### Records shown
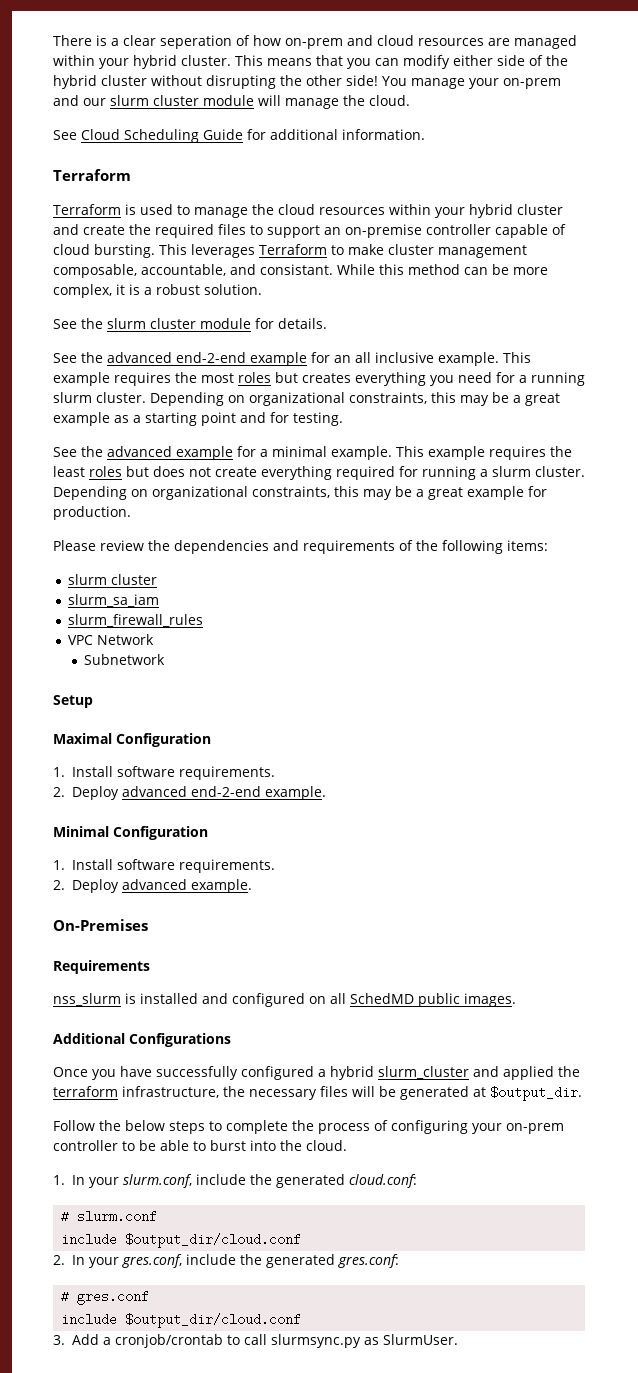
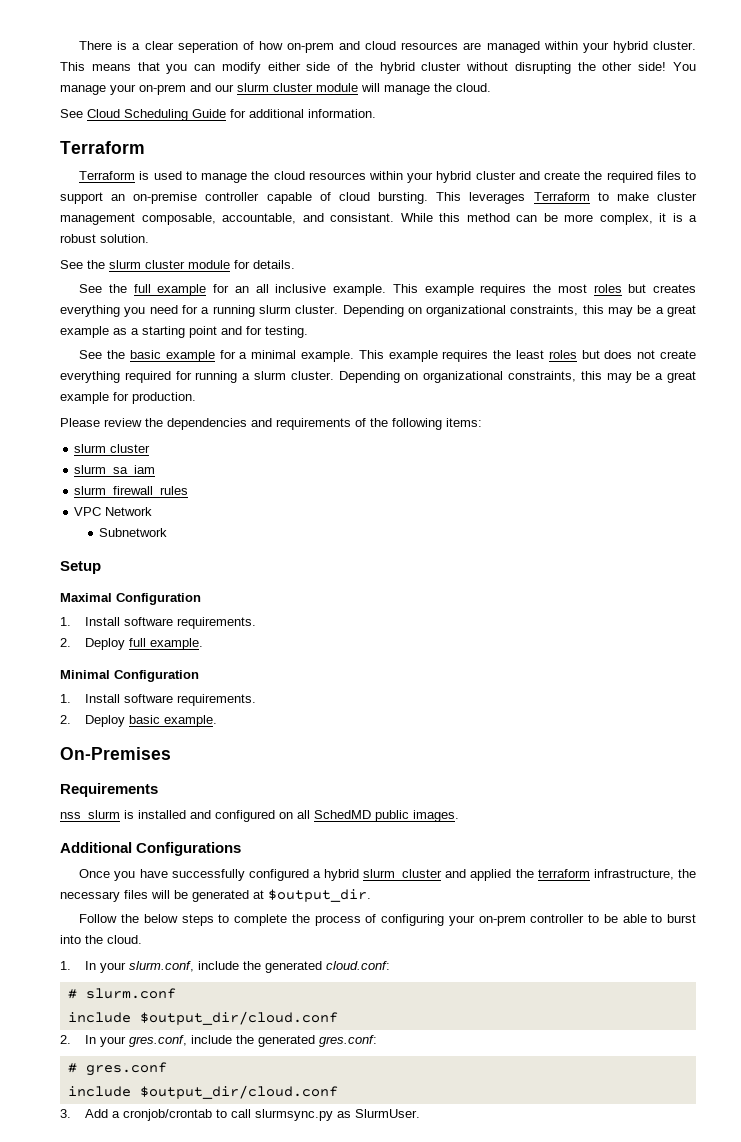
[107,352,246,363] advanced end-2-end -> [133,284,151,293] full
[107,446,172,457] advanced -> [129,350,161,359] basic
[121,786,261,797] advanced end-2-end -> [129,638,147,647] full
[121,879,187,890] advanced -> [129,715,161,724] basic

* * *

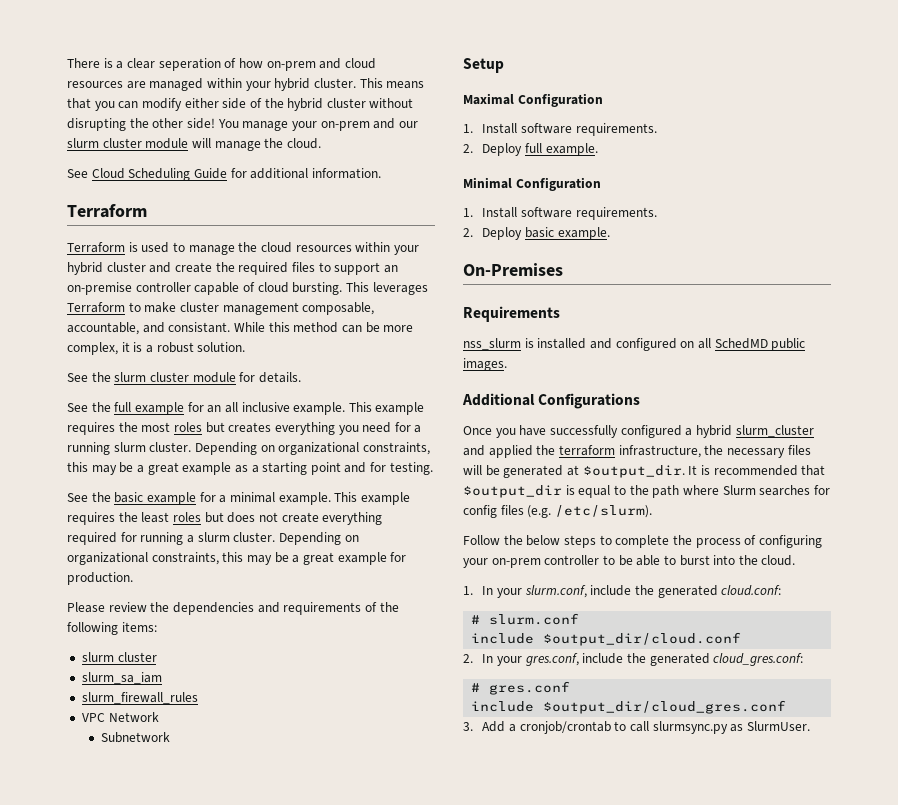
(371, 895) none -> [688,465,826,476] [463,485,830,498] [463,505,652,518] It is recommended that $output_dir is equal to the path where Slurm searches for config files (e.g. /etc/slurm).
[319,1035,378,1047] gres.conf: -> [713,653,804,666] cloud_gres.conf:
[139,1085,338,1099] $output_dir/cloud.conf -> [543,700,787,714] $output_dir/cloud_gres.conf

...

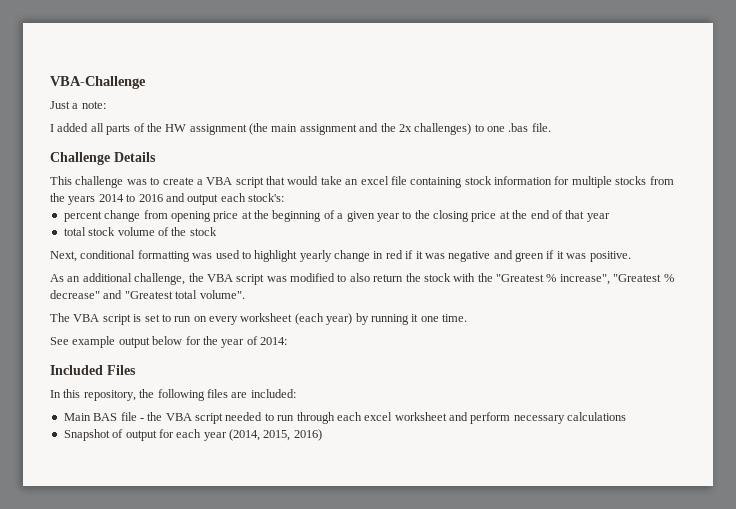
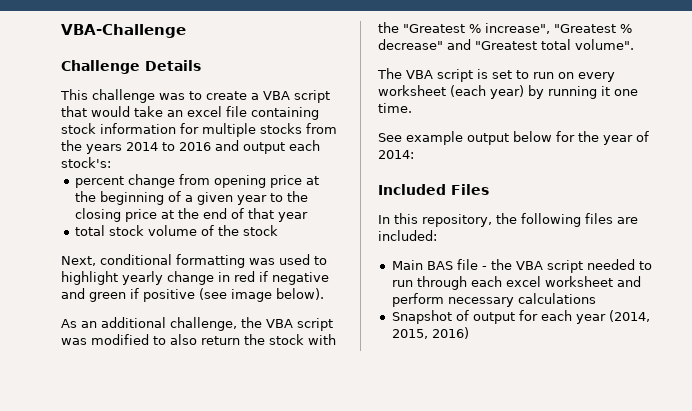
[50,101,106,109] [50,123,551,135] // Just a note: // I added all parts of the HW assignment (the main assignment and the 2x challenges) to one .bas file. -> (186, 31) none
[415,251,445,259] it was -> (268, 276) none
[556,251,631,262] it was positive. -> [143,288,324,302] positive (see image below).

### The problem
Out of the data above, give again only the lines starting at the one holding "[121,786,261,797] advanced end-2-end" and ending at the one holding "[121,879,187,890] advanced ->", unchanged.

### Output for this task
[121,786,261,797] advanced end-2-end -> [129,638,147,647] full
[121,879,187,890] advanced -> [129,715,161,724] basic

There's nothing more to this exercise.